ENTRIES →
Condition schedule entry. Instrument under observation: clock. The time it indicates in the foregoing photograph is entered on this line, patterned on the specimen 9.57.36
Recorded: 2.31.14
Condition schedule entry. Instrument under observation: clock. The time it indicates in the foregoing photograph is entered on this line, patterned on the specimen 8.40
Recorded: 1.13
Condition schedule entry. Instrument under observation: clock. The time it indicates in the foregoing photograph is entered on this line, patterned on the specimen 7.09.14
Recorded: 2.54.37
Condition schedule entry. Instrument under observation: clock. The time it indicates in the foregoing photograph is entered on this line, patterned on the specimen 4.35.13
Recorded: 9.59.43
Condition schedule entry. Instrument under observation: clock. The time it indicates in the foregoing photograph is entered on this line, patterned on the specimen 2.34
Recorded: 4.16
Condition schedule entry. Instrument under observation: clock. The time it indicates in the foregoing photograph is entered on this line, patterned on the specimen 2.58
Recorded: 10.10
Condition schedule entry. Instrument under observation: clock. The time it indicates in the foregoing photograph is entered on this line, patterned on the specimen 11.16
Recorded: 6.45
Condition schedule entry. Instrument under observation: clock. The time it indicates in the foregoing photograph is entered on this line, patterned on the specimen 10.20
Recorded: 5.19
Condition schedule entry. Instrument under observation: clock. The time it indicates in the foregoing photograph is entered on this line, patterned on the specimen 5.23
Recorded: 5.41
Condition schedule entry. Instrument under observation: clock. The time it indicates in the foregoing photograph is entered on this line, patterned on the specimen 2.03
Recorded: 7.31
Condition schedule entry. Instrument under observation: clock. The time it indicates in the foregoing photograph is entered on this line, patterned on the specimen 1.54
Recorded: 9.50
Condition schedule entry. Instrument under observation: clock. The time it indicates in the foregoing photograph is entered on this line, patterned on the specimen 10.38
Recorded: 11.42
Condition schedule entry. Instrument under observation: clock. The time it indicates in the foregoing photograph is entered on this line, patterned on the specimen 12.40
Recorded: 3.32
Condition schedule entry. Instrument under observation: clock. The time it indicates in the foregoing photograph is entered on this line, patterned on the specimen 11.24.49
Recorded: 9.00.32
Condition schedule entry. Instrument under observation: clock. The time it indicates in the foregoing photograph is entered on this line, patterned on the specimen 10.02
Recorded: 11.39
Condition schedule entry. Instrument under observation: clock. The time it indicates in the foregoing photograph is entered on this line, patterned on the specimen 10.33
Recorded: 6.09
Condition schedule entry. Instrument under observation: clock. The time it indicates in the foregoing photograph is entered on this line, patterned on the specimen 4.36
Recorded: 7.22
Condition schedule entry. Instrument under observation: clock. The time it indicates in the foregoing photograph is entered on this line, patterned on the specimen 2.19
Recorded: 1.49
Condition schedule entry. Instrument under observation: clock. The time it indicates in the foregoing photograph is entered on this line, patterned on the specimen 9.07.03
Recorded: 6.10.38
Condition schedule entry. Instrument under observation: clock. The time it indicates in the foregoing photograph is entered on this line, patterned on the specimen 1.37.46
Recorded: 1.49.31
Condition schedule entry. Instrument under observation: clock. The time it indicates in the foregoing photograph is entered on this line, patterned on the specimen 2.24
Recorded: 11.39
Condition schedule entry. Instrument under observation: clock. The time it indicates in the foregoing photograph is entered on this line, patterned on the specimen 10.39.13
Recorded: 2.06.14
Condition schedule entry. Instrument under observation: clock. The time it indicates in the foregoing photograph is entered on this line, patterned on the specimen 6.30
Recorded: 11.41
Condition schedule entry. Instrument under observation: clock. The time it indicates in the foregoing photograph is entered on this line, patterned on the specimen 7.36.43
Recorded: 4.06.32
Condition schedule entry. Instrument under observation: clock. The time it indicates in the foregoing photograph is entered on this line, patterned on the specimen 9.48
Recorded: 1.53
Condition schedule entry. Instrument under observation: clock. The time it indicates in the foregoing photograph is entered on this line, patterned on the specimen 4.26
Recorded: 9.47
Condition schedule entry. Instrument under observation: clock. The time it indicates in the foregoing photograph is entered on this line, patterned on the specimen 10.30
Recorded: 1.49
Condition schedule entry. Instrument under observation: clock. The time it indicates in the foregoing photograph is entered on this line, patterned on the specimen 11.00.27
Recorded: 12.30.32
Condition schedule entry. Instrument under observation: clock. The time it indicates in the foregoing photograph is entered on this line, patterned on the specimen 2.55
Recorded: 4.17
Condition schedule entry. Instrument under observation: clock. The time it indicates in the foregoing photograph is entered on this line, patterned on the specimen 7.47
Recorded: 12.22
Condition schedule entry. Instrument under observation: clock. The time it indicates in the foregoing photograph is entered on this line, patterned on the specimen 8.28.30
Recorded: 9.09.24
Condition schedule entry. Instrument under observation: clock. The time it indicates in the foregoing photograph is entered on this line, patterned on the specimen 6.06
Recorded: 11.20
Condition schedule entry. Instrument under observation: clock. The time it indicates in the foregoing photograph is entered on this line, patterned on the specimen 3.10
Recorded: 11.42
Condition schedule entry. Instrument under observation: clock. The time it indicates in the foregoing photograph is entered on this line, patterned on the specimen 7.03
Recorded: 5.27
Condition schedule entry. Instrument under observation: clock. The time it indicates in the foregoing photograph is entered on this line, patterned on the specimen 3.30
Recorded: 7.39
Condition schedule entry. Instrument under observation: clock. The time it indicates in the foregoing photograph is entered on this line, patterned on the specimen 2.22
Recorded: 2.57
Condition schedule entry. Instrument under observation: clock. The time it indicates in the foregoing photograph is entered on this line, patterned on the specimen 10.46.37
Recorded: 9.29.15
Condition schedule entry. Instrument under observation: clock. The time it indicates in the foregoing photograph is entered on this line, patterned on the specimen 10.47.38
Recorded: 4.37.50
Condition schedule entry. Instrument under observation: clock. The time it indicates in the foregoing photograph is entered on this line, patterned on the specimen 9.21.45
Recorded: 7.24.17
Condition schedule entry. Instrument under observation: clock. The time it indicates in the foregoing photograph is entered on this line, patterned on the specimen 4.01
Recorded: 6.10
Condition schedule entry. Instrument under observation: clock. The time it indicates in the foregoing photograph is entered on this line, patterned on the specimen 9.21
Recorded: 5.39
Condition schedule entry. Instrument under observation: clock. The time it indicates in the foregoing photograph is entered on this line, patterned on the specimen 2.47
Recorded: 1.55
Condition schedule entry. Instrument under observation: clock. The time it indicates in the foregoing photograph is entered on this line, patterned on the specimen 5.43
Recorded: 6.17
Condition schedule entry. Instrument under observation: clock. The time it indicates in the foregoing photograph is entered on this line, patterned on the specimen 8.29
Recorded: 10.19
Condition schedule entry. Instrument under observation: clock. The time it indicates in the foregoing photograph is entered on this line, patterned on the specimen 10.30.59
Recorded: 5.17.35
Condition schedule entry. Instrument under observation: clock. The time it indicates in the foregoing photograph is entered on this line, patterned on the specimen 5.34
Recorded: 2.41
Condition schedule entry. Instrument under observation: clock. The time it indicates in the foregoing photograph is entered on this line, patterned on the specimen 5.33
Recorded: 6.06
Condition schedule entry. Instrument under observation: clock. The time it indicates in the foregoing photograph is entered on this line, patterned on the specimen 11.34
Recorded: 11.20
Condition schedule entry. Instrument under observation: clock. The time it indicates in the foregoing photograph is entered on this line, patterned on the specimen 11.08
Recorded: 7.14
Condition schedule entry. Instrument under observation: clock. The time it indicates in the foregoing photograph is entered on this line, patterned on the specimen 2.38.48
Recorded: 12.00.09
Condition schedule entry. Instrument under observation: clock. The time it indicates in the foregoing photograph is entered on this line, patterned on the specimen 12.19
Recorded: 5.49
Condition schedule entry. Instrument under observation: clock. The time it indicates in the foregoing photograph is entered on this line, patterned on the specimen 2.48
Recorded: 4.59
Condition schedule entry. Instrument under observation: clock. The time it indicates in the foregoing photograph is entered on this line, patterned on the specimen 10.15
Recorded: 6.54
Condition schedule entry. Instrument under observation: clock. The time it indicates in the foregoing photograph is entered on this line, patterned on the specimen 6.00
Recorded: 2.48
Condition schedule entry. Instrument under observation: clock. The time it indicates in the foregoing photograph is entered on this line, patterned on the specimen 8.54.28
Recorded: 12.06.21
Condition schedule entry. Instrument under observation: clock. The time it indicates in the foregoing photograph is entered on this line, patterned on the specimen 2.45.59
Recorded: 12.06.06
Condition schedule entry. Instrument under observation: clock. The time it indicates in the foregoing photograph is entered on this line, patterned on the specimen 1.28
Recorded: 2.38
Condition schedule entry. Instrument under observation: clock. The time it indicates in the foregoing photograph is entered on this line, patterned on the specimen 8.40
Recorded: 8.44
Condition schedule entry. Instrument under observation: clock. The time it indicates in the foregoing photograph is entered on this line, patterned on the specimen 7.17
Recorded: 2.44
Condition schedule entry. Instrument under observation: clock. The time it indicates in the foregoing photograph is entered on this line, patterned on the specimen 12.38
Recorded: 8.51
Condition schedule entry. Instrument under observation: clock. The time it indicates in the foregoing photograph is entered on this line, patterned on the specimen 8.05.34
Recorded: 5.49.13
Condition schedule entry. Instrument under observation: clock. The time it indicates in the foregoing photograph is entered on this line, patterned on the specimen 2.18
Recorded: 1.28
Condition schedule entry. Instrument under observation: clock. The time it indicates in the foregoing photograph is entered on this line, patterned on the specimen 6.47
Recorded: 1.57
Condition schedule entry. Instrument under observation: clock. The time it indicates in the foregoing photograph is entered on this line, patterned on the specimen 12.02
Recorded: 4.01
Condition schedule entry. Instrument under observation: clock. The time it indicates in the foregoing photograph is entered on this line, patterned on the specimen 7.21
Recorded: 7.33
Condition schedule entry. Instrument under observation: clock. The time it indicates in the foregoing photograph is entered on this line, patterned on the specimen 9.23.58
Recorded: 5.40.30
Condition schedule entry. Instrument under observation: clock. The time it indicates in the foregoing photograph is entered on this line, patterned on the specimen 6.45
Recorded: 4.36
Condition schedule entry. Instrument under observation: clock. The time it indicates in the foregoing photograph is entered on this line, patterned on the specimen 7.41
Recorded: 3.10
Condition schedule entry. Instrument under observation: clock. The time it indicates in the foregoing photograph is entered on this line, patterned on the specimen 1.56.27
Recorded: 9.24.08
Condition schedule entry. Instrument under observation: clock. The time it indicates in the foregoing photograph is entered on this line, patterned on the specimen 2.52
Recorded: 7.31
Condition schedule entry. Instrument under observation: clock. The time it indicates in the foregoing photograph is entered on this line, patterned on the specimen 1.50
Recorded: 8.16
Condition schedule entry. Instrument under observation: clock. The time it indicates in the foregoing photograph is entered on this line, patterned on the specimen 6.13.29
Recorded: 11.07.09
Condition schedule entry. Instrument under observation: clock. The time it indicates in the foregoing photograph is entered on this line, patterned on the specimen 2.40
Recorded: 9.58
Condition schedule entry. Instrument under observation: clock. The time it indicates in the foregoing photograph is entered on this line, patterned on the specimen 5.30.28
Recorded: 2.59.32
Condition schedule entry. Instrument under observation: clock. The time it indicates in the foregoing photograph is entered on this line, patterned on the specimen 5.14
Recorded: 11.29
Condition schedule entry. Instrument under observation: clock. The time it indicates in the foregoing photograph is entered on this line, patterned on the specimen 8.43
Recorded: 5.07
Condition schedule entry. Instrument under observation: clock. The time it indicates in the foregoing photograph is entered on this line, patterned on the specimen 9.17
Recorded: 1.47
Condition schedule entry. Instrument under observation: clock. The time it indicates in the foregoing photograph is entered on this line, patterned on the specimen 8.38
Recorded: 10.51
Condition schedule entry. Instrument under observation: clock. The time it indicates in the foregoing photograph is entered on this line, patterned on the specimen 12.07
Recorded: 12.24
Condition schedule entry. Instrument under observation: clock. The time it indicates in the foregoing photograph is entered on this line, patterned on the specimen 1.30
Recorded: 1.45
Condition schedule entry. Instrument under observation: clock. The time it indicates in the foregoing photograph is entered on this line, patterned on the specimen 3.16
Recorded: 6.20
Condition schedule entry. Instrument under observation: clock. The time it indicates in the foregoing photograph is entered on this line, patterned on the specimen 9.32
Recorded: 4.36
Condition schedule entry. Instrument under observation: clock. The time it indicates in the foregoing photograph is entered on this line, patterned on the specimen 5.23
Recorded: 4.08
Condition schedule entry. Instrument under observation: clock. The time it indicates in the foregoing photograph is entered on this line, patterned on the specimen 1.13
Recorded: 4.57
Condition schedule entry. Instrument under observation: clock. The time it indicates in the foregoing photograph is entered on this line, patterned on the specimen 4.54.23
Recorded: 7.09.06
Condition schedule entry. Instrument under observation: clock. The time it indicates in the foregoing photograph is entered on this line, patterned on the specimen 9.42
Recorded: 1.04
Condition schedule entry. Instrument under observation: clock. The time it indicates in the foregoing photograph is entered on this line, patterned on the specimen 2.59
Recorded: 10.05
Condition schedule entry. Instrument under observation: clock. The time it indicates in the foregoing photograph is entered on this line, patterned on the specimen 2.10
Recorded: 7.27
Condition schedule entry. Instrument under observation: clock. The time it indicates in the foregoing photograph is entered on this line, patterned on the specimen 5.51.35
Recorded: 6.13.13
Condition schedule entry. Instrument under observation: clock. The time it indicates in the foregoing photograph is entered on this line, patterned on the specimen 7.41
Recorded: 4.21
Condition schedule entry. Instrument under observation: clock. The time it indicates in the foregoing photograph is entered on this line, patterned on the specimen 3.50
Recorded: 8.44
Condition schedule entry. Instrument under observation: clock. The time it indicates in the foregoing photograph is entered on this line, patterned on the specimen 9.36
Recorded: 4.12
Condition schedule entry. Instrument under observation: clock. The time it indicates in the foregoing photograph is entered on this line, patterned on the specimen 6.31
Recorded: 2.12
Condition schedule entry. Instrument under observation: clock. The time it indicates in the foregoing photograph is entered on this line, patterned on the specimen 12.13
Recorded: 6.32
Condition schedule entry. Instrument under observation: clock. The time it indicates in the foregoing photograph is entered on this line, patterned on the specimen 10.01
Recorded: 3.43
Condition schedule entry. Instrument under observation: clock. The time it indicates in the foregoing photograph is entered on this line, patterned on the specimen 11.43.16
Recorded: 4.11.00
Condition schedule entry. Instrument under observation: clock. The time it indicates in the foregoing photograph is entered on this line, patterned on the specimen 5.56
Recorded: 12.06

AIM →
Rewrite the entries from the first line through the line containing "Recorded: 5.41", swapping "foregoing" for "preceding" and leaving everything else as it stands.

ANSWER FOR THIS EXERCISE →
Condition schedule entry. Instrument under observation: clock. The time it indicates in the preceding photograph is entered on this line, patterned on the specimen 9.57.36
Recorded: 2.31.14
Condition schedule entry. Instrument under observation: clock. The time it indicates in the preceding photograph is entered on this line, patterned on the specimen 8.40
Recorded: 1.13
Condition schedule entry. Instrument under observation: clock. The time it indicates in the preceding photograph is entered on this line, patterned on the specimen 7.09.14
Recorded: 2.54.37
Condition schedule entry. Instrument under observation: clock. The time it indicates in the preceding photograph is entered on this line, patterned on the specimen 4.35.13
Recorded: 9.59.43
Condition schedule entry. Instrument under observation: clock. The time it indicates in the preceding photograph is entered on this line, patterned on the specimen 2.34
Recorded: 4.16
Condition schedule entry. Instrument under observation: clock. The time it indicates in the preceding photograph is entered on this line, patterned on the specimen 2.58
Recorded: 10.10
Condition schedule entry. Instrument under observation: clock. The time it indicates in the preceding photograph is entered on this line, patterned on the specimen 11.16
Recorded: 6.45
Condition schedule entry. Instrument under observation: clock. The time it indicates in the preceding photograph is entered on this line, patterned on the specimen 10.20
Recorded: 5.19
Condition schedule entry. Instrument under observation: clock. The time it indicates in the preceding photograph is entered on this line, patterned on the specimen 5.23
Recorded: 5.41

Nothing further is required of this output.